第58話 再会

さてと。今日も学校か。

梨実ちゃんと握手してみようかな。

いやしてみようかなじゃない。

するんだ。しないと梨実ちゃんがいつどうなるか。

シードさんは狙われているかも知れないんだしな。

そしてそれは梨実ちゃんにとってもピンチなんだ。

だから僕は今日梨実ちゃんと放課後バスケの前に会う約束のメッセージを送った。


そして放課後。


「あ、ノイル君。ごめん待たせた??」


「いや今俺も来たばっかし。」


「はぁ。よかった。」


「それであのさ。話ってのがさ。」


「何??」


「なんか最近梨実ちゃん変わってきてる感じがするんだよね。
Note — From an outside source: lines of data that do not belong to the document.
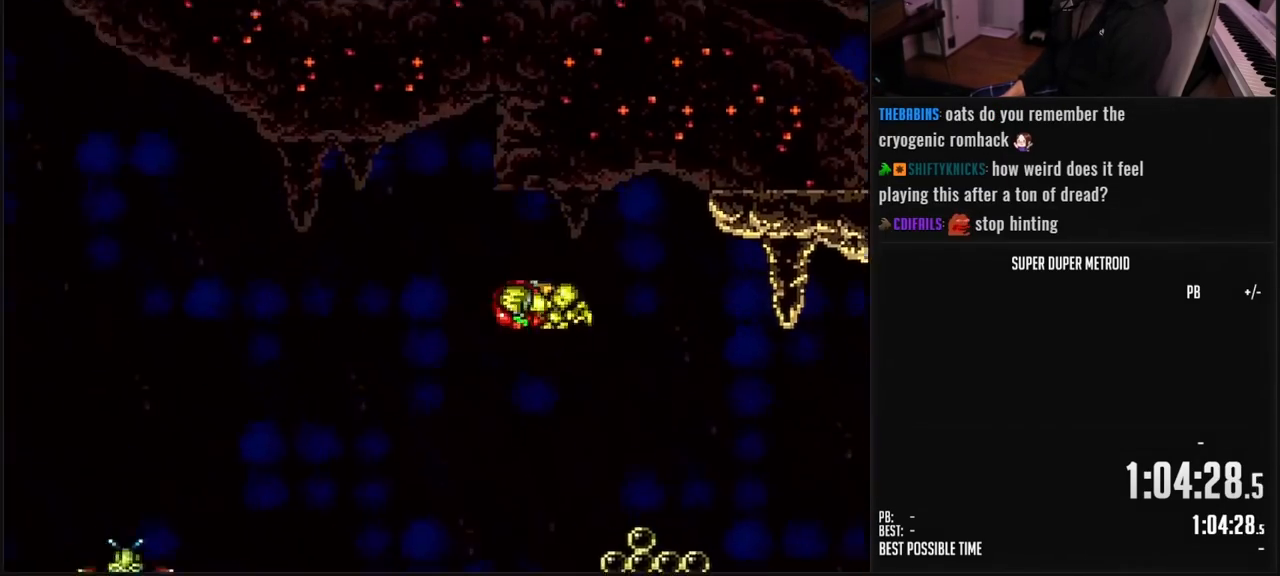
{"buttons": [], "events": [[150, "A", "up"]]}
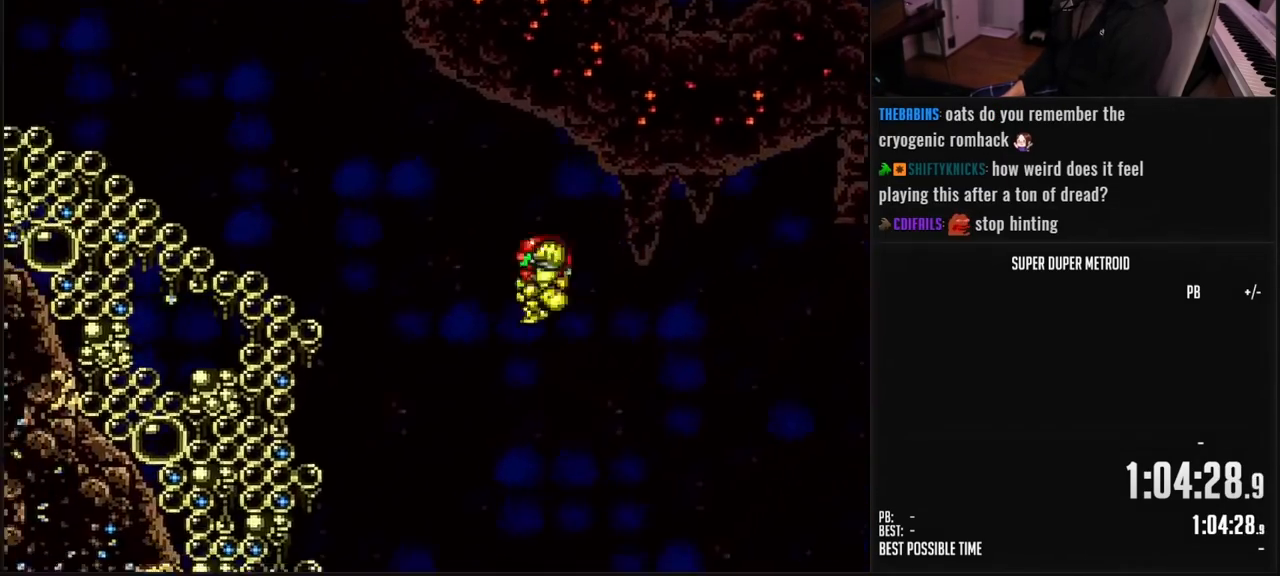
{"buttons": [], "events": []}
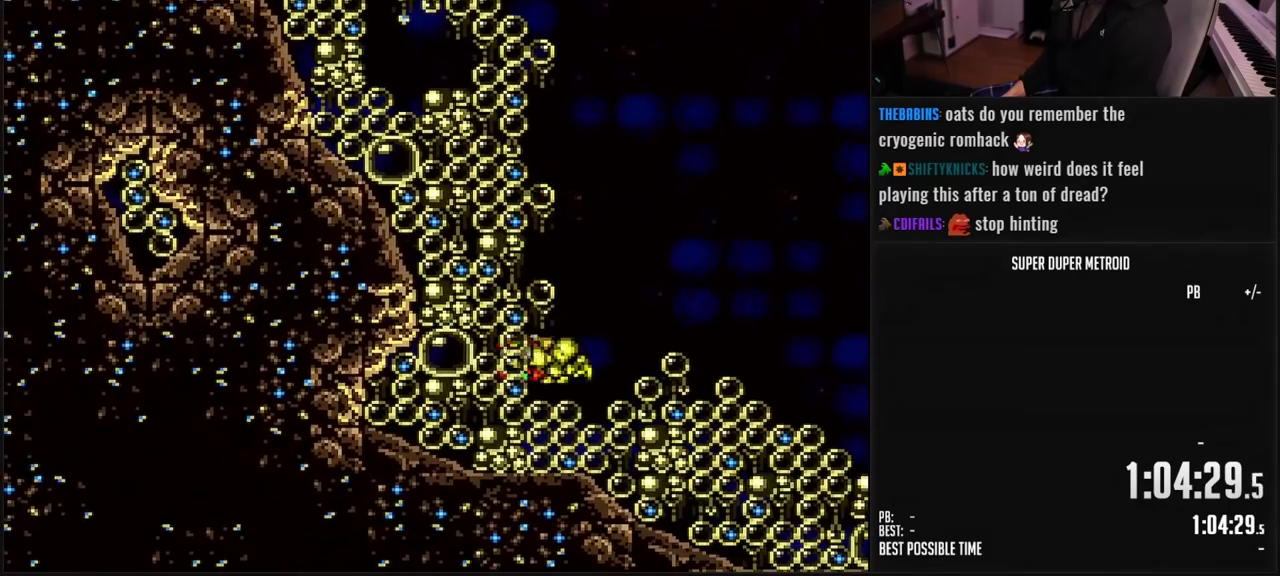
{"buttons": ["A", "DPAD_LEFT"], "events": [[133, "DPAD_RIGHT", "down"], [283, "A", "down"], [417, "DPAD_RIGHT", "up"], [467, "DPAD_LEFT", "down"]]}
何か最近おかしな事は無かった??」


「うん。なんかね、夢を毎日見るの。誰かが救いを求めている様な。あと、ノイル君が言うように私も何か変わってきてる感じがするんだ。」


「ちょっと確かめたい事があるんだ。大丈夫。僕を信じていいから。」


「どう確かめるの??」


「握手するだけ。」


そう言ってフェルトは手を出した。そして梨実も。


そうして握手をした。

 

すると空間に入った。


そしてフェルトは気づいた。


「おい!!そこにいる魂はシードじゃないのか!?」


「そうよ。フェルト。久しぶりね。」


梨実は初めて知った事で戸惑っていた。


「あの。ノイル君ここは??」


「言いづらいんだけどさ。タパートていうやつらしい。この人達は。」


するとフェルトは自分の考えていた事を口にする。


「ノイルにはすまないが俺は本当の事を言うとシードに肉体をやるためにそのシードが付いている人間に対し完全に魂を宿して俺達は元の世界へ帰ろうと思っていた。だがな、人間1人の命も大事だ。だから俺は別の方法でシードを復活させる。」


そしてシードが語りかけてくる。

 

「もう無理しなくてもいいのよフェルト。あなたには辛い思いばかりさせて。本当にごめんなさい。」


「お前が謝る事じゃない。お前を魂だけにしたやつが俺は許せない。しかもそいつは人間を滅ぼそうとしている筈だ。母上が言っていた。だから守るんだ。お前もこの美しい人間達も。」


「フェルト。」


「ん??なんだ。」


「随分と変わりましたね。」


「そうか...な??」


「きっとそのノイルさんって人に影響したのでしょうね。」


実はタパートは人間に影響を及ぼすだけのパターンだけではなく、逆にタパートが人間から影響をもたらされる事がある。


「とりあえずシード。もう少し話をしたい。もう少しだけいいか??」


「今日は辞めましょう。私のパートナーの梨実さんも疲れているみたいだし。」


「・・・わかった。」


「それじゃあまたね。フェルト。」


そして僕と梨実ちゃんは元の世界へ戻った。